Dedicated to new and groundbreaking projects, Blair McMillen is committed to performing the music of today. Known for adventurous and imaginative programming, he has premiered hundreds of solo and chamber works. He consistently works with both established and emerging composers in commissioning new works for the piano. He is the pianist for the Naumburg Award-winning Da Capo Chamber Players, the American Modern Ensemble, Perspectives Ensemble, and the six-piano super-group Grand Band. Blair McMillen co-founded (and co-directs) the Rite of Summer Music Festival on Governors Island, an outdoor alt-classical festival that kicks off its third season in July 2013.

Blair McMillen holds degrees from Oberlin College, Manhattan School of Music, and the Juilliard School. A self-taught jazz pianist, he is regularly involved in improvisation projects ranging from the straight-ahead to the avant-garde. He resides in New York City and serves on the piano faculty at Bard College and Conservatory .
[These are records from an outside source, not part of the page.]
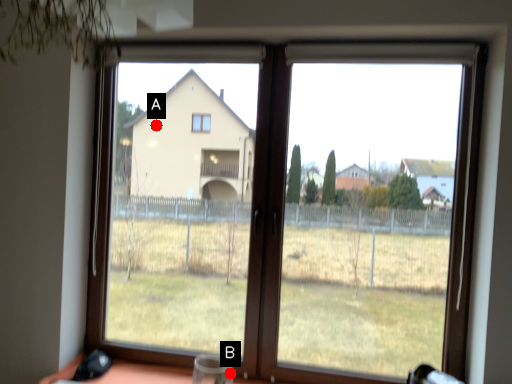
Question: Two points are circled on the image, labeled by A and B beside each circle. Which point is closer to the camera taking this photo?

Choices:
 (A) A is closer
 (B) B is closer

Answer: (B)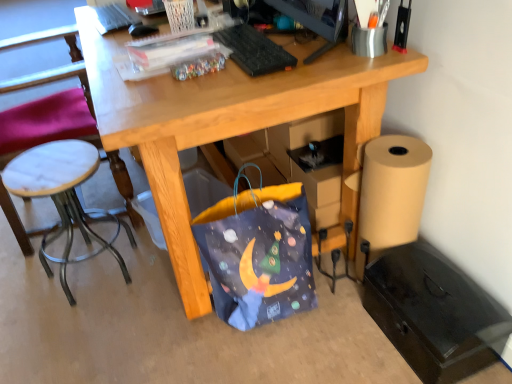
Question: Does white marble stool at left have a greater width compared to white marble stool at left?

Choices:
 (A) no
 (B) yes

Answer: (A)

Question: Is white marble stool at left next to white marble stool at left and touching it?

Choices:
 (A) yes
 (B) no

Answer: (B)

Question: Can you confirm if white marble stool at left is positioned to the right of white marble stool at left?

Choices:
 (A) yes
 (B) no

Answer: (A)

Question: Can you confirm if white marble stool at left is smaller than white marble stool at left?

Choices:
 (A) yes
 (B) no

Answer: (A)

Question: Could you tell me if white marble stool at left is facing white marble stool at left?

Choices:
 (A) no
 (B) yes

Answer: (A)

Question: Is white marble stool at left located outside white marble stool at left?

Choices:
 (A) no
 (B) yes

Answer: (B)

Question: Is white marble stool at left oriented away from white marble stool at left?

Choices:
 (A) yes
 (B) no

Answer: (B)

Question: Considering the relative sizes of white marble stool at left and white marble stool at left in the image provided, is white marble stool at left smaller than white marble stool at left?

Choices:
 (A) no
 (B) yes

Answer: (A)

Question: From the image's perspective, would you say white marble stool at left is positioned over white marble stool at left?

Choices:
 (A) yes
 (B) no

Answer: (A)

Question: Considering the relative sizes of white marble stool at left and white marble stool at left in the image provided, is white marble stool at left thinner than white marble stool at left?

Choices:
 (A) yes
 (B) no

Answer: (B)

Question: Does white marble stool at left appear on the right side of white marble stool at left?

Choices:
 (A) no
 (B) yes

Answer: (A)

Question: Does white marble stool at left have a lesser height compared to white marble stool at left?

Choices:
 (A) no
 (B) yes

Answer: (A)

Question: Would you say black plastic monitor at upper center is outside blue fabric bag at lower center?

Choices:
 (A) no
 (B) yes

Answer: (B)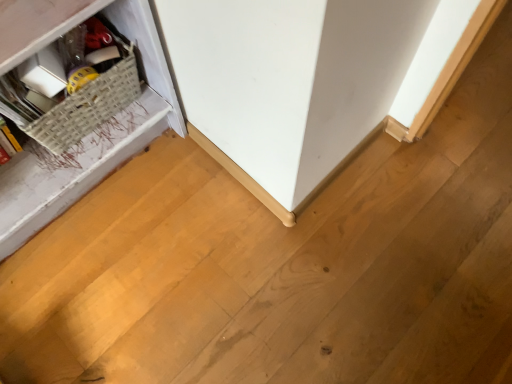
Locate an element on the screen. This screenshot has width=512, height=384. vacant point above woven beige basket at left (from a real-world perspective) is located at coordinates (73, 68).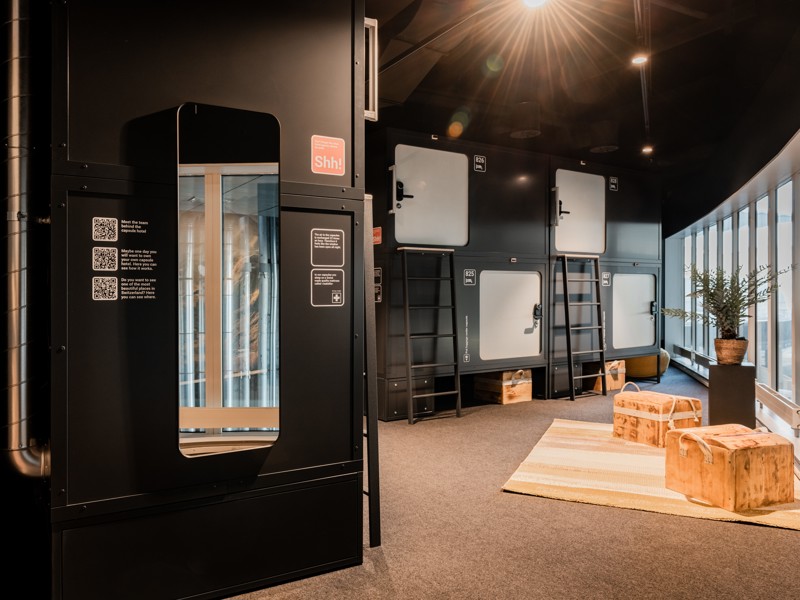
Where is `light`? This screenshot has width=800, height=600. light is located at coordinates (534, 6), (645, 62), (649, 149).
Stephanie Griffin, Violist: Acclaimed by The New York Times for her "fiery, full- throttle performance" and described as "enthralling" by the Los Angeles Times, violist Stephanie Griffin has performed internationally as a soloist, chamber and avant- jazz musician. As a soloist, she has worked closely with

numerous composers, among them Tony Prabowo; Kee Yong Chong; Matthew Greenbaum; Arthur Kampela; and Tristan Murail. Ms. Griffin performs regularly with Continuum, the Argento Chamber Ensemble; Carl Maguire's Floriculture; Gordon Beeferman's Other Life Forms; Adam Rudolph's Go Organic Orchestra; and the Princeton Symphony, where she serves as principal violist. She is also viola faculty at Brooklyn College and the former curator of contemporary music at Galapagos Art Space. Ms. Griffin has recorded for Firehouse 12, Aeon, Albany, Koch, Arte Nova, Centaur and Siam Records. She studied viola with William Gordon, Paul DeClerck, Wayne Brooks and Samuel Rhodes and holds a Doctor of Musical Arts degree from The Juilliard School.